Brome – Für die kleineren Beschwerden können die Flecken-Bewohner seit 1837 die „Apotheke Brome“ aufsuchen. Dort spüren die Mitarbeiter die aktuelle Erkältungswelle in diesem Jahr.

Viele spüren es in ihrem Umfeld, sehen es an leeren Schreibtischen am Arbeitsplatz: Die Grippewelle nimmt wieder Fahrt auf. Das bestätigt auch der Wochenbericht der Arbeitsgemeinschaft Influenza des Robert-Koch-Instituts.

„Seit Anfang Januar merken wir das auch hier“, berichtet Sascha Paulis von der Apotheke Brome im IK-Gespräch. Die hilft seit 1837 den Kranken im Ort. Auch Paulis hat schon mehrere Grippewellen mitgemacht und weiß, wann die Leute krank werden. „Das ist stark vom Wetter abhängig“, sagt er. So sei es um Weihnachten und Neujahr ruhig gewesen, aber mit den fallenden Temperaturen seien vermehrt Menschen mit Erkältungsbeschwerden gekommen.

„Eine richtige Grippe haben die wenigsten“, sagt der Apotheker. Er spricht lieber von einer Erkältungswelle. Denn die Influenza ist eine schwerwiegende Krankheit. „Wer wirklich die Grippe hat, sollte unbedingt zum Arzt.“ Paulis helfe gerne bei Erkältungssymptomen, verweist aber auch an Ärzte, wenn ihm die zu schwerwiegend erscheinen. „Man kann nicht alles mit rezeptfreien Medikamenten in den Griff kriegen“, sagt er. Das Wohl der Kunden sei das wichtigste.
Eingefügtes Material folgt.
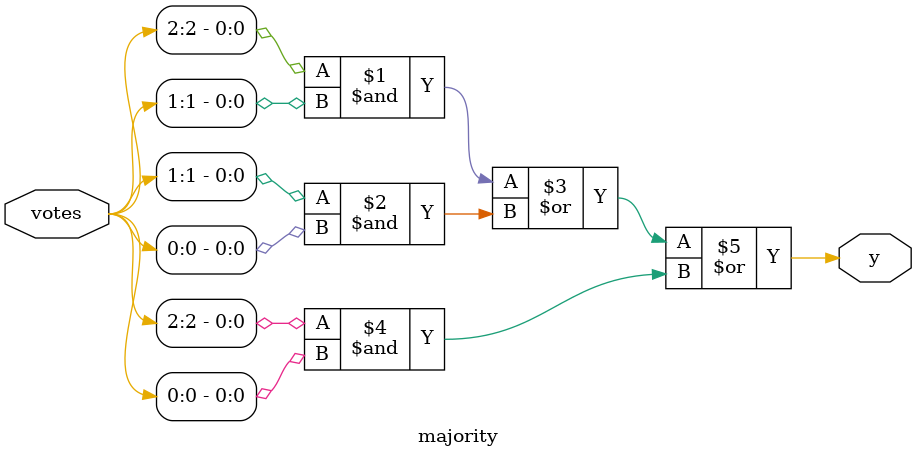
<source format=sv>
module majority (input logic[2:0] votes,
                 output logic y);

  assign y = (votes[2] & votes[1]) | (votes[1] & votes[0]) | (votes[2] & votes[0]);

  // This is a software way of doing it; don't allow this!
  //assign y = (votes[0] + votes[1] + votes[2]) > 1;

endmodule



</source>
Vieles lasse sich aber gut behandeln, auch wenn es nicht das eine Mittel für alle gebe. „Das geht querbeet“, sagt er. Die einen hätten Halsschmerzen, andere eine laufende Nase und wieder andere Husten – oder alles gleichzeitig. „Die Behandlung muss dann individuell zugeschnitten werden.“

Die meisten Menschen hätten nach wenigen Tagen ihre Erkältungssymptome im Griff, die Selbstheilungskräfte des Körpers solle man nicht unterschätzen. Viel Ruhe und Flüssigkeit sind dabei wichtig. Gegen die gröberen Beschwerden helfe er dann eben mit den entsprechenden Produkten aus. „So kann man das Leben der Leute in dieser Zeit ein wenig leichter machen“, sagt Paulis.